C’était un vendredi. Cela faisait deux ans que le premier cas de sida avait été décrit aux États-Unis et des heures que Charles Dauguet, microscopiste à l’Institut Pasteur, s’usait les yeux sur un surnageant cellulaire issu de l’échantillon ganglionnaire d’un patient de l’hôpital Bichat, en phase pré-sida. Au terme de quinze jours de tests, Françoise Barré-Sinoussi, jeune rétrovirologiste jusque-là centrée sur la recherche fondamentale, venait d’y détecter une activité enzymatique particulière : la transcriptase inverse, signature incontestable des rétrovirus, qui leur permet de se multiplier et survivre, transformant leur ARN en ADN pour s’intégrer dans le génome de cellules infectées.
Restait alors à visualiser ce nouveau virus, momentanément baptisé LAV (pour virus associé à une lymphadénopathie). À charge pour le microscopiste d’y « chercher des particules virales d’environ 100 nanomètres de diamètre, qui possédaient une enveloppe, et de voir des bourgeonnements à la surface des lymphocytes en culture », se souvient Françoise Barré-Sinoussi. Charles Dauguet en a gardé un souvenir vivace. Le 4 février 1983, « à 17 h 45, alors que je laissais le microscope électronique refroidir avant de l’éteindre, j’ai vu un virus sous l’écran. J’ai couru hors du laboratoire en criant “je l’ai, je l’ai !”. En me croisant dans le couloir, on aurait pu douter de ma santé mentale… » Aujourd’hui, on se souvient surtout qu’on lui doit les premières photos du VIH.
80 millions de personnes infectées dans le monde
Quarante ans après, plus de 80 millions de personnes infectées et 40 millions de décès plus tard, les chercheurs peuvent se féliciter de nombreuses avancées. « En quatre décennies, on a assisté à une accélération majeure des progrès technologiques », souligne Olivier Schwartz, responsable de l’unité Virus et immunité à l’Institut Pasteur. « Entre la découverte du virus et le séquençage complet de son génome en 1985, il a encore fallu deux ans. Pour le SARS-CoV-2, compare-t-il, il n’a fallu qu’une journée à partir du moment où l’on avait un échantillon. »
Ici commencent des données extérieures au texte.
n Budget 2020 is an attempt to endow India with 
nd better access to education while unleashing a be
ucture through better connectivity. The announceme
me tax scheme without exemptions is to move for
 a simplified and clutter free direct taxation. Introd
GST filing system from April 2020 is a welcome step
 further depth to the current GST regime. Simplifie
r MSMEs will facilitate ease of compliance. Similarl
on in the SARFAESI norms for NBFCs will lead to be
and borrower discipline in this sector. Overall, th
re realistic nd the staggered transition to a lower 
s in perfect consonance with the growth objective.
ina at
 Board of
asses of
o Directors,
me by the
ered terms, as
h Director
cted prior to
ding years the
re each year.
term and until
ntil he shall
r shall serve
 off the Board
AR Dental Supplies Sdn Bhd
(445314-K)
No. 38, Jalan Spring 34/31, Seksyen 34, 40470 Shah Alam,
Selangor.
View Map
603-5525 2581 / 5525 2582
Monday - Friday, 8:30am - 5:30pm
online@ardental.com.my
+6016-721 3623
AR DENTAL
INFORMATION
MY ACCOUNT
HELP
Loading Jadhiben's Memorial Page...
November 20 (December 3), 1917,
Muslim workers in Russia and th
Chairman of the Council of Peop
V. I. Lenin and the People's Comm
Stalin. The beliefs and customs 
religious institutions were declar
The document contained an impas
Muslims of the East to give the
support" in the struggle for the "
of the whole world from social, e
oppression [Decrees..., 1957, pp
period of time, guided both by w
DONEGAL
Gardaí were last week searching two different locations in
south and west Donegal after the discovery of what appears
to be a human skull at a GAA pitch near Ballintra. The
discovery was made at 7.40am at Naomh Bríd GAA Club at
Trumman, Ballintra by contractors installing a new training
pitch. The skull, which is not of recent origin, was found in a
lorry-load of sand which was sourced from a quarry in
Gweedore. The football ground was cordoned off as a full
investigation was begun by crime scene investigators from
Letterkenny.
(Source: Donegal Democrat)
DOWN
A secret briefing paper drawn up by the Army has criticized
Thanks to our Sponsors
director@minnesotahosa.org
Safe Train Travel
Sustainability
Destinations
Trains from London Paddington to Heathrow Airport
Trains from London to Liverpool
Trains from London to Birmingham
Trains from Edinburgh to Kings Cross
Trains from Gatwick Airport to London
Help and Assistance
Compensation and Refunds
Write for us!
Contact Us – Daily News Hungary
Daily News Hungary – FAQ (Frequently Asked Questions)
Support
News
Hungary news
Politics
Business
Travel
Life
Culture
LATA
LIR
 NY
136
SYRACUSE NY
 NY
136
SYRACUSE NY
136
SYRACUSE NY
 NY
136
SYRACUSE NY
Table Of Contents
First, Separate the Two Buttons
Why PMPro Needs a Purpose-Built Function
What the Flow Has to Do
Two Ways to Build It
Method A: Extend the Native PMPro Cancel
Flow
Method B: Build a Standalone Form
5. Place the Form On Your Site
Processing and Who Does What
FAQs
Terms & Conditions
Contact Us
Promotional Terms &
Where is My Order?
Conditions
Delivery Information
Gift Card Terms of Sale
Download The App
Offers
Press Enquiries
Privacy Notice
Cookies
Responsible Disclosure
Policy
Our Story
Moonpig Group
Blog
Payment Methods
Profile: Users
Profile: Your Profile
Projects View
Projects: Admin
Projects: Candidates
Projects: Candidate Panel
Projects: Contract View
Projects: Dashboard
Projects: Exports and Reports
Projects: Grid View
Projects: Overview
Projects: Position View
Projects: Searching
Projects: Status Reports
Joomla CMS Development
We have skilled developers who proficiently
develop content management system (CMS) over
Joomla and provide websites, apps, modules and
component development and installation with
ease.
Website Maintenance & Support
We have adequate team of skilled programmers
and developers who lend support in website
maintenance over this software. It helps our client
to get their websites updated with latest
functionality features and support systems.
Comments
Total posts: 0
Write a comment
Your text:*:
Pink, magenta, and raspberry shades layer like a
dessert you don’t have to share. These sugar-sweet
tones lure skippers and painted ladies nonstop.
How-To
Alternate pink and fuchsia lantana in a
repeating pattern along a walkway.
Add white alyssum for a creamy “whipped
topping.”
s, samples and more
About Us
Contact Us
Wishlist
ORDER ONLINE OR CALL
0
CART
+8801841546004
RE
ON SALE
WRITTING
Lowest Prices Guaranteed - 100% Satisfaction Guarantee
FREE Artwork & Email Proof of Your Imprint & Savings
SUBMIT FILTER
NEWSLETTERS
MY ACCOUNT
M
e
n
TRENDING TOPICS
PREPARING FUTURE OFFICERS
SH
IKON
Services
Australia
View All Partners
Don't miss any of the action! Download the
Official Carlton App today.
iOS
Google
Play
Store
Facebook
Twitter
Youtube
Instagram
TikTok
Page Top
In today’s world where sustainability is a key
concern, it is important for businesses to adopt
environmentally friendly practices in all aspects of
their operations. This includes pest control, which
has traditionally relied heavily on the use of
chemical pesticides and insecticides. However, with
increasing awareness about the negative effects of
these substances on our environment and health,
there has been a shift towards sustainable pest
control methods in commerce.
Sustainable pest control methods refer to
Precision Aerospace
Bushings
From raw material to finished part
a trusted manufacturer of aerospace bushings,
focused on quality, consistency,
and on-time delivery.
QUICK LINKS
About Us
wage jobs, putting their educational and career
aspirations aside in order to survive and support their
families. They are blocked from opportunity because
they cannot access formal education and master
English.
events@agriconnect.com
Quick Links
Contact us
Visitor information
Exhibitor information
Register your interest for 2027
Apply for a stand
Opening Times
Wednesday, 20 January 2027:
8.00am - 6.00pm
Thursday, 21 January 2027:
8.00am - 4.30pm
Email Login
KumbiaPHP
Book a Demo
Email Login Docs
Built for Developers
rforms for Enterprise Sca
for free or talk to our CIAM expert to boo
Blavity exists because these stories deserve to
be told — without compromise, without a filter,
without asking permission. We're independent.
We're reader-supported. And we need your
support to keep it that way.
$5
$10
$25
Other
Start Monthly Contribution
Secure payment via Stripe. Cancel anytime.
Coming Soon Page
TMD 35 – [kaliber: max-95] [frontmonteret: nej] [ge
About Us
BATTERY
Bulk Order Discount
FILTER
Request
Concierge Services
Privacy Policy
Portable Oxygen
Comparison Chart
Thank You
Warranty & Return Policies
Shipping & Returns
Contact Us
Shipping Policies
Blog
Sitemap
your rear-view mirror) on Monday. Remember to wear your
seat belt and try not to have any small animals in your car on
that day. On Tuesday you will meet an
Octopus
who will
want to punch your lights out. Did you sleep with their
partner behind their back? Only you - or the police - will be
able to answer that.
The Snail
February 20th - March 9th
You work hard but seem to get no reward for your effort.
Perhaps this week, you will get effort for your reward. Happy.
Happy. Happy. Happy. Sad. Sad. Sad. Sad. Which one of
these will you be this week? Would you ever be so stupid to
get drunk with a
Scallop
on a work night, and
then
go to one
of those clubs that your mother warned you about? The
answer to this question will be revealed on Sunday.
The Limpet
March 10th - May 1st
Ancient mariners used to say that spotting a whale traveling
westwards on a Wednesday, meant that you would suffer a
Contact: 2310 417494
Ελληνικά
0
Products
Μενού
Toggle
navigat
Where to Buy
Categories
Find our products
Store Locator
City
Les progrès enregistrés lors de la pandémie du Covid-19 avec en particulier la mise au point de vaccins à ARN messager pourraient aujourd’hui à leur tour bénéficier au VIH : alors qu’aucune tentative de vaccin depuis 1987 n’a porté ses fruits, plusieurs essais de ce type de vaccin sont désormais en cours.
En attendant, les trithérapies antirétrovirales, devenues traitement de référence depuis leur première commercialisation en 1996, ont permis un ralentissement mondial de l’épidémie. Selon les dernières données de l’Organisation mondiale de la santé en 2021, sur 38 millions de personnes infectées dans le monde, 75 % ont accès au traitement et 68 % sont viro-supprimées.
« En France, le nombre de tests de dépistage (6 millions en 2021) augmente et le nombre de nouveaux cas (5 000) diminue légèrement grâce à la prophylaxie pré-exposition (PrEP), qui commence à porter ses fruits », se réjouit Olivier Schwartz.
Anticorps neutralisants à large spectre
En quatre décennies, les connaissances se sont accumulées sur le mode d’action du VIH. Mais les chercheurs n’ont pas fini de traquer la pathogenèse de ce virus, cent fois plus petit qu’une cellule, si retors qu’il est capable de donner naissance à des milliers de variants chez un seul individu. Les anticorps neutralisants à large spectre (bNabs) sont aujourd’hui la star des laboratoires de recherche. Depuis dix ans, plus de 3 000 publications ont déjà été consacrées à ces super-anticorps découverts dans les années 1990 chez des personnes vivant avec le VIH et que l’on appelle « patients élites neutralisants ».
Ils ont confirmé leur intérêt in vitro et vont être utilisés pour explorer de nouvelles approches thérapeutiques : un essai clinique (ANRS-Rhiviera) doit débuter cette année en collaboration avec Pasteur et l’AP-HP pour tester l’effet d’une trithérapie associée à un cocktail de deux bNabs, sur 70 patients en phase précoce de la maladie.
Alors que 29 % des nouveaux cas en France sont encore diagnostiqués à un stade tardif, les étapes précoces de l’infection apparaissent en effet fondamentales, notamment dans l’établissement de réservoirs du virus, dont la persistance est un obstacle à la guérison. Car si les antirétroviraux peuvent stopper la multiplication des cellules infectées, ils n’éliminent pas le virus. Identifier dans quelles cellules il peut rester endormi et indétectable, réussir à localiser ces réservoirs persistants est aujourd’hui l’un des gros enjeux de la recherche mondiale pour espérer éradiquer le VIH.